- Study text -
---+---

British physician and gynaecologist

 Dame Mary Ann Dacomb Scharlieb, DBE (née Bird; 18 June 1845 – 21 November 1930) was a pioneer British female physician and gynaecologist in the late 19th/early 20th centuries. She had worked in India. She was the first female student of medicine at Madras Medical College.
After her graduation and work in India, she went to England to do her Postgraduation in Medicine (gynecology) and by her persistence she returned to the UK to become a qualified doctor. She returned to Madras and eventually lectured in London. She was the first woman to be elected to the honorary visiting staff of a hospital in the UK and one of the most distinguished women in medicine of her generation.

==Biography==

Mary Dacomb Bird was born the daughter of William Chandler Bird and his wife Mary Dacomb; her mother died 10 days after she was born.
Raised by her grandparents in a strict Evangelical Christian household, she attended a boarding school in Manchester, then to one in New Brighton, and finally at Mrs Tyndall's School at 16 Upper Hamilton Terrace in London. Hers was a conventional middle-class upbringing. Aged 19, she met William Scharlieb, "who was engaged in eating his dinners at the Middle Temple, preparatory to his call to the Bar and subsequent practice in Madras as a barrister". His initial marriage proposal in February 1865 was met with prompt parental opposition. Mary persisted and eventually the marriage took place in December 1865, and the couple sailed for India almost at once.

While in Madras, Scharlieb learned about the lack of medical services for women's gynaecological health and during childbirth, making the birth process dangerous. This situation motivated her to gain medical experience, and she was allowed to train as a pupil midwife. She then wanted to attend medical school. However, her husband did not want her to leave their young family to study in England, where women were starting to gain entrance into medical schools. In 1875, she entered medical school one of the first four women students at the Madras Medical College. In three years she gained her Licentiate in Medicine, surgery, and midwifery.

---+---

- Information shown -
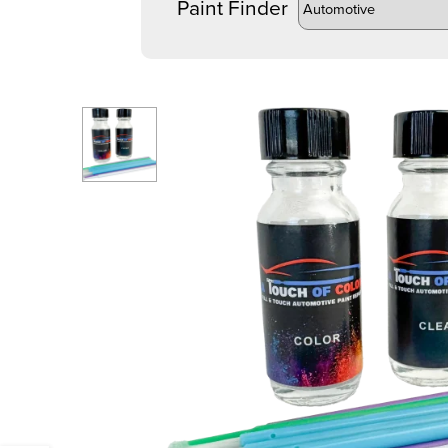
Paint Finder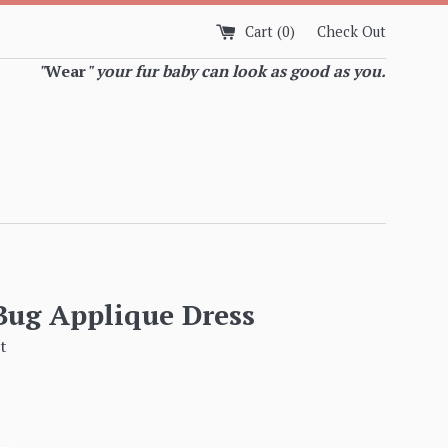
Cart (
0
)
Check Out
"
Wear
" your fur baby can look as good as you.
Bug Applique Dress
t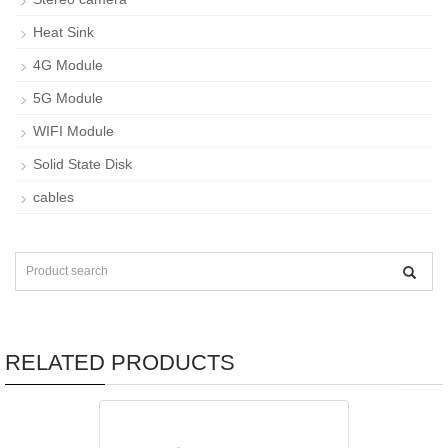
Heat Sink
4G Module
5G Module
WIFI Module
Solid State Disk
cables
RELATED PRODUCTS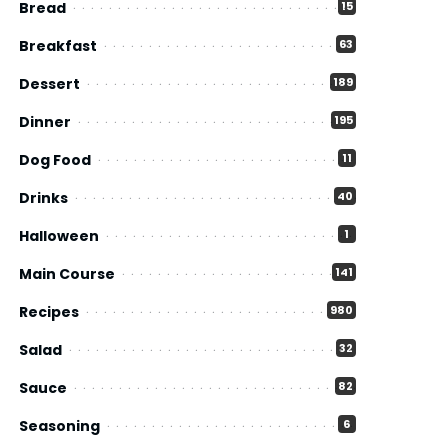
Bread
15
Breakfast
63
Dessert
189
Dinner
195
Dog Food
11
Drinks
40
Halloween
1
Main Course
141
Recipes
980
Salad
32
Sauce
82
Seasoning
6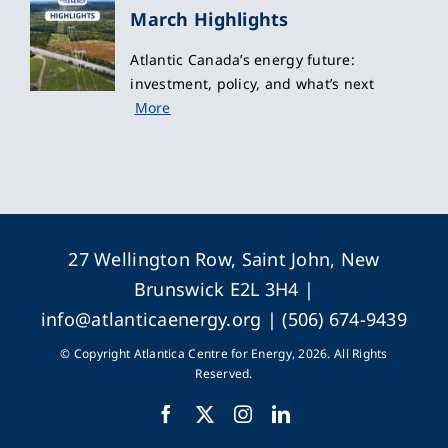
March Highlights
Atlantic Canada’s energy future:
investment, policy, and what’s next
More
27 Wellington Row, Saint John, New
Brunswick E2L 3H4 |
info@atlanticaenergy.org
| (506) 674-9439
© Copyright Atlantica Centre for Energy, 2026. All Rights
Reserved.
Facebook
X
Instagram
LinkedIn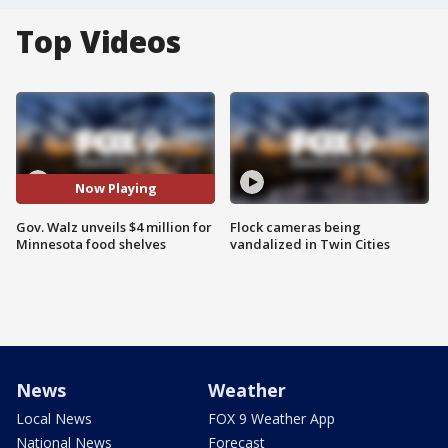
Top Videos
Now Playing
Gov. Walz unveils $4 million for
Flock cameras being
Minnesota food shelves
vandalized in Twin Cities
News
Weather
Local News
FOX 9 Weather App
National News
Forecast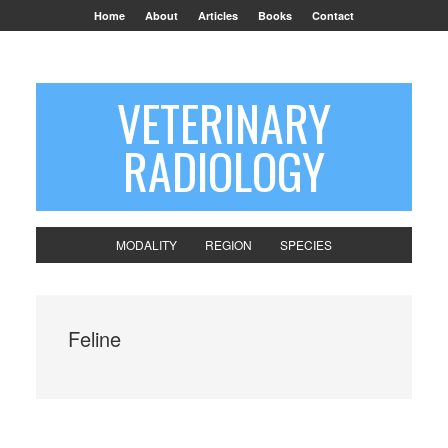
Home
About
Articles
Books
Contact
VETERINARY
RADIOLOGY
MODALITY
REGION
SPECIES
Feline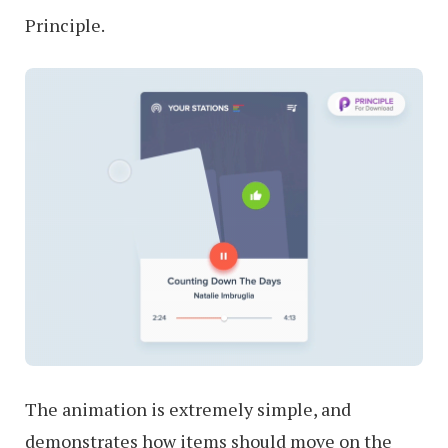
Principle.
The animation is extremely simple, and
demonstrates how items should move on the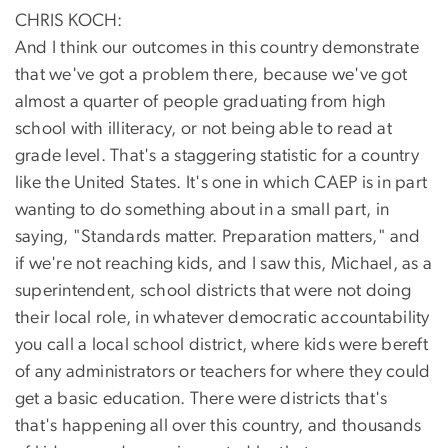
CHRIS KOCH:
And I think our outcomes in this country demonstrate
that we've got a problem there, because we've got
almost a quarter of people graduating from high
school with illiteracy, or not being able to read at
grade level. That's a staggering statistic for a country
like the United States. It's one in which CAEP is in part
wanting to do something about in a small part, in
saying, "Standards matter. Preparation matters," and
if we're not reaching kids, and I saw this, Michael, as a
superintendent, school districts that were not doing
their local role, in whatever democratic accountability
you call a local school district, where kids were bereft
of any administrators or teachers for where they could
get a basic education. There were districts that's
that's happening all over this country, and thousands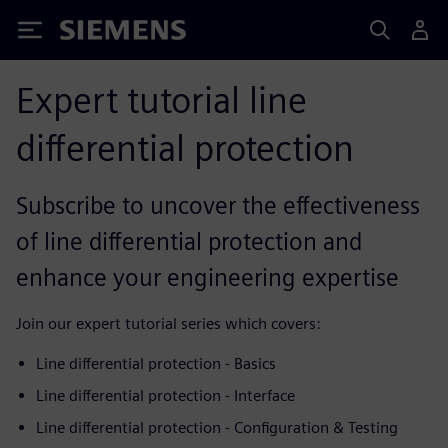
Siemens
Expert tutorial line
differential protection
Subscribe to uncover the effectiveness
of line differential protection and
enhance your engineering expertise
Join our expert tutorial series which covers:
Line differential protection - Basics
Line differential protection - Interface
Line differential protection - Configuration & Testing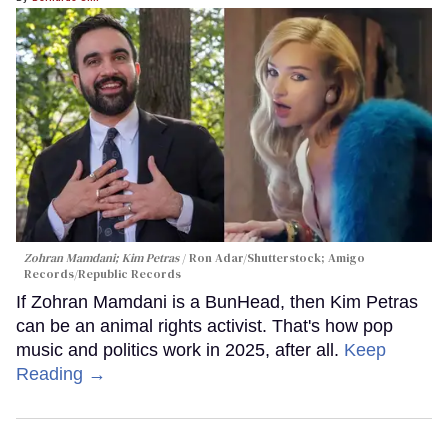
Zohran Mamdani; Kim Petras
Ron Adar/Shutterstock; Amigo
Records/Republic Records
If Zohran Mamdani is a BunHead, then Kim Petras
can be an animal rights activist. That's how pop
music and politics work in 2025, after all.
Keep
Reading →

---+---

- Exercise 1 -
According to the text about Mary Scharlieb, in what year did she enter medical school at Madras Medical College?
- Exercise 2 -
Reproduce the text about Mary Scharlieb word for word, starting at "Dame Mary Ann" and ending at "of her generation.".
- Exercise 3 -
Carry on the text about Mary Scharlieb from the point where it stops, in the same manner.

- Exercise output 1 -
1875

- Exercise output 2 -
Dame Mary Ann Dacomb Scharlieb, DBE (née Bird; 18 June 1845 – 21 November 1930) was a pioneer British female physician and gynaecologist in the late 19th/early 20th centuries. She had worked in India. She was the first female student of medicine at Madras Medical College.
After her graduation and work in India, she went to England to do her Postgraduation in Medicine (gynecology) and by her persistence she returned to the UK to become a qualified doctor. She returned to Madras and eventually lectured in London. She was the first woman to be elected to the honorary visiting staff of a hospital in the UK and one of the most distinguished women in medicine of her generation.

- Exercise output 3 -
She set sail to return to England with her children, old enough by then to travel, in a small ship, her eyes fixed on a degree in medicine. Part of her motivation in returning to England was to organize a female-staffed medical service to India. English institutions were more amenable to training women in medicine who would serve elsewhere, and it would also benefit the women in India.

Upon her return to England in 1878, she called on Dr (Mrs) Elizabeth Garrett Anderson, the only qualified medical woman until 1877, who had recently started the London School of Medicine for Women. Here she met with small encouragement, her prolonged stay in India and her naturally frail physique producing an unfavourable impression of her ability to follow such a strenuous profession. She was, however, accepted, and in 1879, in company with three other candidates for the first medical examination, she passed.

In November 1882, aged 37, she received a degree of Bachelor of Medicine and Surgery with Honours in all subjects, the Gold Medal and the Scholarship in Obstetrics; shortly after this she gained second-class Honours in Surgery. As did many men at that time, she went for six weeks to study operative midwifery in Vienna, and by her persistence she obtained practice and experience.

She met with Queen Victoria who was curious about the status of Indian women and intrigued by Scharlieb's narrative. In 1883, she returned to India, and became lecturer in midwifery and gynæcology at the Madras Medical College and examiner in the same subjects to the university of Madras. Five years later, she returned to Britain to study for a higher degree in medicine, receiving her M.D. from the University of London in 1888. From 1887 to 1902 was surgeon at the New Hospital for Women (now the Elizabeth Garrett Anderson Hospital, Euston Road) initially assisting Dr Elizabeth Garrett Anderson, and being senior surgeon from 1889.

In 1887, she was appointed lecturer on forensic medicine to the Royal Free Hospital, in 1889 lecturer on midwifery (until 1913), and in 1902 chief gynæcologist. Her assistant was Ethel Vaughan-Sawyer. At the London School of Medicine for Women, she was the first woman to lecture in medical jurisprudence. In 1897, she obtained the Master of Surgery degree, thus being the first woman in Britain to secure the M.D. and the M.S. degrees. Scharlieb was the first woman to be elected to the honorary visiting staff of any general hospital in the UK. She remained in this post until 1908. Among her students was Helen Hanson, who was so inspired by Scharlieb that she followed her example and became a medical missionary in India.

She began her private practice after returning again to England, on 21 May 1887, with five patients in the morning, at 75 Park Street, where she shared an office with her medical student son. Five months later they moved to number 149 Harley Street, where she lived and practiced for nearly forty years.

She was a member of the Council of Obstetrics and Gynecological Section of the Royal Society of Medicine, but as a woman was not permitted to participate in the running of the society or the election of officers.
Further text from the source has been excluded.